По закопченным бревнам, потолку и доскам полка видно было, что пот тружеников оставило здесь не одно поколение Пашиной родни.
Отец, Петр Степанович, натягивал глубже войлочную шапку, а Паша понадеялся на свои густые длинные волосы.
Охаживаясь вениками, они давили в себе утробный стон, выпуская его понемногу бодрящим хрипом – когда терпеть жар становилось невмоготу. Сереже казалось, что сонм распаренных предков помогал им: кряхтел влажным эхом в сырых темных углах.
– Еще поддай, – отец громко втягивал ноздрями горячий воздух, с крепкой мужицкой оттяжкой.
Волосы у Паши накалились и вздыбились, как сухая солома. Он соскользнул с полка и намочил водой макушку; потом добыл кипяток, стуча ковшиком о железные края печки:
– Готовы?
– Давай! – Петр Степанович укладывал веник на колени.
Сын метал воду на камни и рывком взлетал на полок, отодвигаясь подальше от отца. И опять они хлестались без удержу, цедя сквозь зубы похвалу бане, а Сережа терпеливо гнул шею и отгонял новым веником от себя лишний жар.
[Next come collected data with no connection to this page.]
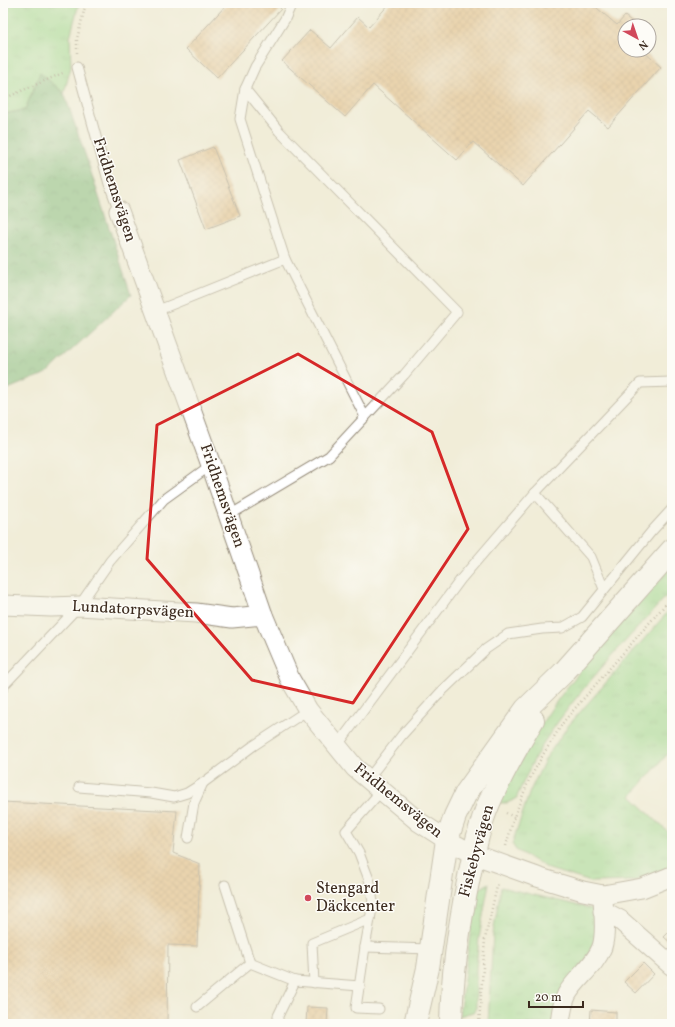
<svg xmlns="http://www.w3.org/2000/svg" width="675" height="1027" font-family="Vollkorn,serif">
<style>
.grass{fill:url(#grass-tufts);stroke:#6a8257}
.forest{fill:url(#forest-crowns);stroke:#5b724c}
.building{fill:url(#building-cross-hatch)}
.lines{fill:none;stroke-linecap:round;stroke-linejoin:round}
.service-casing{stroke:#968c7b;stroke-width:11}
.minor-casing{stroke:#968c7b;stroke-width:21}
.tertiary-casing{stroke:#968c7b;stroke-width:24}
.path{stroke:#968c7b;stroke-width:2.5;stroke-dasharray:1 3;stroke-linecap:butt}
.service{stroke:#fff;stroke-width:9}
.minor{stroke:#fff;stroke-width:19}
.tertiary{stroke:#fff;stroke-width:22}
.marked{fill:none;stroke:#d62828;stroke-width:3;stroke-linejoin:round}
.poi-dot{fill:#d1495b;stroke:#fdfcf7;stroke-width:1.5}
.labels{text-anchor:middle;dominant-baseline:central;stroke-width:3;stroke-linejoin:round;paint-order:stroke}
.street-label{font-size:16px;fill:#3b2a1e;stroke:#fdfcf7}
.poi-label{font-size:16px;fill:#3b2a1e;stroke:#fdfcf7;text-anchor:start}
</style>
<defs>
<pattern id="grass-tufts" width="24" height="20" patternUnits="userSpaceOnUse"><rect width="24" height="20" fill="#9ada90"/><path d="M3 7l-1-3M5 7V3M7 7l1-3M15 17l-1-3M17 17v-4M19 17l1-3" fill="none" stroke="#86bb7c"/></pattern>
<pattern id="forest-crowns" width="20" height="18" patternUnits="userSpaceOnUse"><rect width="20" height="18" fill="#7bba7a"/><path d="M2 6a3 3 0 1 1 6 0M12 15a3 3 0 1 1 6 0" fill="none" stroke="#669763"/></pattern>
<pattern id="building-cross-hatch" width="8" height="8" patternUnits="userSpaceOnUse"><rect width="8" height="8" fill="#e1b579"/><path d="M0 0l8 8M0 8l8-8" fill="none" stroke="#b89363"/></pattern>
</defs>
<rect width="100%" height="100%" fill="#fdfcf7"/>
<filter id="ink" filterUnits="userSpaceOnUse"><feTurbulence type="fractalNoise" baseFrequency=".025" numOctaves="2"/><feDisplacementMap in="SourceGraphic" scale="8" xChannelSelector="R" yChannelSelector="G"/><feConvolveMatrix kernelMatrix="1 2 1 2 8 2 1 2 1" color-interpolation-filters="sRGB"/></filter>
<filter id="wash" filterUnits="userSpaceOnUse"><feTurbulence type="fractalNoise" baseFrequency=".012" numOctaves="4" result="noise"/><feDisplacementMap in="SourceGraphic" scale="16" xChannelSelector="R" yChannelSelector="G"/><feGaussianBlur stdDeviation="0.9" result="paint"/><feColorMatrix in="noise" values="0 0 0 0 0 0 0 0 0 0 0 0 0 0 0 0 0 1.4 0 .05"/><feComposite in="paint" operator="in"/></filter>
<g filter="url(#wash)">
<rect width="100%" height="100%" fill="#f1edd8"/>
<!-- grass -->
<g class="grass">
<path d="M3,3H79L70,37L71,67L64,93L40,74L25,110L3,114Z"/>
<path d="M672,566V590C628,639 580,687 544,742C533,760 524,780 516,799L507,803H499C516,770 532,736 554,705C589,656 632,612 672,566Z"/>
<path d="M672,607V749L631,796L672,836V864L665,869L634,881L591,882L549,869L516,850L512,844L530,791L546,758L568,726Z"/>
<path d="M489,883L479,938L476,969V1008L473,1012L459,1016L476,891Z"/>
<path d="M501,887L593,909L597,937L554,1024H488L493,933Z"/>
</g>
<!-- forest -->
<path class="forest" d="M40,73L64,93L87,160L131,295L47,373L3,391V114L25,110Z"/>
<g id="blocks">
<!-- building -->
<g class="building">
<path d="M228,3H275L281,9L217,78L186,49Z"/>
<path d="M390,3H591L617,25L625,16L637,26H625V50H642L661,67L608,127L589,111L523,186L473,142L457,160L373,85L345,117L282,61L310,30L331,48L358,17L369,27Z"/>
<path d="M213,147L240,216L206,229L180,160Z"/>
<path d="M3,802L177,811L173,853L200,864L197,946L168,945L167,1024H3Z"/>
<path d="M672,929V944L664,937Z"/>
<path d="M643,963L654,974L636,993L624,982Z"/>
<path d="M307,1007L328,1008L327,1024H306Z"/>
<path d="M591,1010L616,1012V1024H590Z"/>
</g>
</g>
</g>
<g filter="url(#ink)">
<use href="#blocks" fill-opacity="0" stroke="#968c7b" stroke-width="1"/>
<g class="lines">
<defs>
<g id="service">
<path d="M77,67L109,184L119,211"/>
<path d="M245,89L240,119L285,259"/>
<path d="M156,311L285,259L365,417"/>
<path d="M535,493L591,557L604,589"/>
<path d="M228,516L329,456L404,375L457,312L279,131L245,89L255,67L285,19L292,3"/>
<path d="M3,688L6,683L79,606L110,561L164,499L211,465"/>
<path d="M337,746L461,579L535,493L640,383L672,382"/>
<path d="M368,779L402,735L440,693L486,649L508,634L542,629L562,628L582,617L651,532L672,509"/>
<path d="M79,787L151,793L174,797L187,793L203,783L253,746L308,710"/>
<path d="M188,838L194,803L203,783"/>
<path d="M225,885L250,963L295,981"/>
<path d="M365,947L431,949"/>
<path d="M314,983L312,943L370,919"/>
<path d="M197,1007L250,963"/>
<path d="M379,1009L356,1008L365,947L373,903L370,882L359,853L346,831L382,790"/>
<path d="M278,1024V1016L295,981L360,986"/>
</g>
<g id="minor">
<path d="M119,211L211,465L263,615L290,679L308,710L355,768L419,822L447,840L473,854L537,877L583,891L603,895L642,888L672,876"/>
<path d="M3,605L51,607L79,606L196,613L232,618L263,615"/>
<path d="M603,911L620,920L672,966"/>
<path d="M560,1024C561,1014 562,1004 567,994C577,977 595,966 602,947C607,931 603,911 603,895"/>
</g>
<g id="tertiary">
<path d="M415,1024L428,968L447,840L455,816L466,793L526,709L563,673L672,550"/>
<path d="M451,1024C452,974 459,925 469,877C474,852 479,826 489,803C501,775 517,747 533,720"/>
</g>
</defs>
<!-- service casing -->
<use href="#service" class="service-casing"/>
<!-- minor casing -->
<use href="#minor" class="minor-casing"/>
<!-- tertiary casing -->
<use href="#tertiary" class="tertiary-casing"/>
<!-- path -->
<g class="path">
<path d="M77,53V39L86,3"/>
<path d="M3,99L65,72"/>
<path d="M506,813L514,817"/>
<path d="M506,846L514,817L529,780L544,753L564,721L672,597"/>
<path d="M479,1024L485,939L498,882"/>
</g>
<!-- service -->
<use href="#service" class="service"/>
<!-- minor -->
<use href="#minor" class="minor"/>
<!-- tertiary -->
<use href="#tertiary" class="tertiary"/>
</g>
</g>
<!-- marked area -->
<path d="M0 0H675V1027H0ZM298,354L432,432L468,529L353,703L252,680L147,559L157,425Z" fill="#f1edd8" fill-opacity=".55" fill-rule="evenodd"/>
<path class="marked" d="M298,354L432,432L468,529L353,703L252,680L147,559L157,425Z"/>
<!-- markers -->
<circle class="poi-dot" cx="308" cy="898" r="4"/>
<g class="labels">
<!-- street labels -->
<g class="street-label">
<text transform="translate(114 190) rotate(72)">Fridhemsvägen</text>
<text transform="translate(222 496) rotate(71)">Fridhemsvägen</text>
<text transform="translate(133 610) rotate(3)">Lundatorpsvägen</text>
<text transform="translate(398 801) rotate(39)">Fridhemsvägen</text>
<text transform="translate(477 851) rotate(-75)">Fiskebyvägen</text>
</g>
<!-- poi labels -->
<g class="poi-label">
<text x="316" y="889">Stengard<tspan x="316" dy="18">Däckcenter</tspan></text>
</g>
</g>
<!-- margin -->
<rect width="675" height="1027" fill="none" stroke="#fdfcf7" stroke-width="16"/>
<!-- north arrow -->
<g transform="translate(637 38) rotate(140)"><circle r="19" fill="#fdfcf7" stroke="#afa8a0"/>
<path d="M0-3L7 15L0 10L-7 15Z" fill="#d1495b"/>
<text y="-6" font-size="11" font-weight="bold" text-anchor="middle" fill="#3b2a1e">N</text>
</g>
<!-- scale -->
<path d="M529 1001v6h54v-6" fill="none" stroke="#3b2a1e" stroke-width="2"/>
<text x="535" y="1001" font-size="12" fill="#3b2a1e" stroke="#fdfcf7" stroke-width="3" paint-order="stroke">20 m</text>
</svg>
После бани втроем сидели на лавочке, дожидаясь хозяйки; пили пиво и закусывали сушеной воблой.
Петр Степанович курил, и пар от его красной спины сливался с дымком папиросы.
Паша нагнулся и убрал сосновую кору из-под ног.
– Смотри-ка, муравей!.. Какой огромный!
Крупный лесной муравей зажал во рту, как саблю, рыбью косточку и бегал с устрашающим видом меж голых ног.
– Прямо Чапай какой-то!
Парни с хохотом поднимали ноги.
– Щас, – грозил Петр Степанович голосом муравья, – порубаю, кого приспеет!
Ему приятно было сидеть с молодыми ребятами и подтрунивать:
– Ну что, сынки, гвоздь-то сможете забить на шабашке?
– Не промахнемся, – заверил сын.
Плотный туман закрыл вершины синих гор, кромсая на свой лад сумеречные отроги.
Хозяин вдруг крикнул:
– Ну-ка, пшел!
У калитки стоял круглобокий козел, упираясь рогами в столбец.
– Сломает? – спросил Сережа без особого любопытства, просто в тон общему благодушному настроению.
– Нет, – так же неспешно ответил хозяин. – Научился, паршивец, рогами крючок снимать!
Паша разливал пиво по стаканам:
– Каждый телок знает: где огорожено – там трава вкуснее!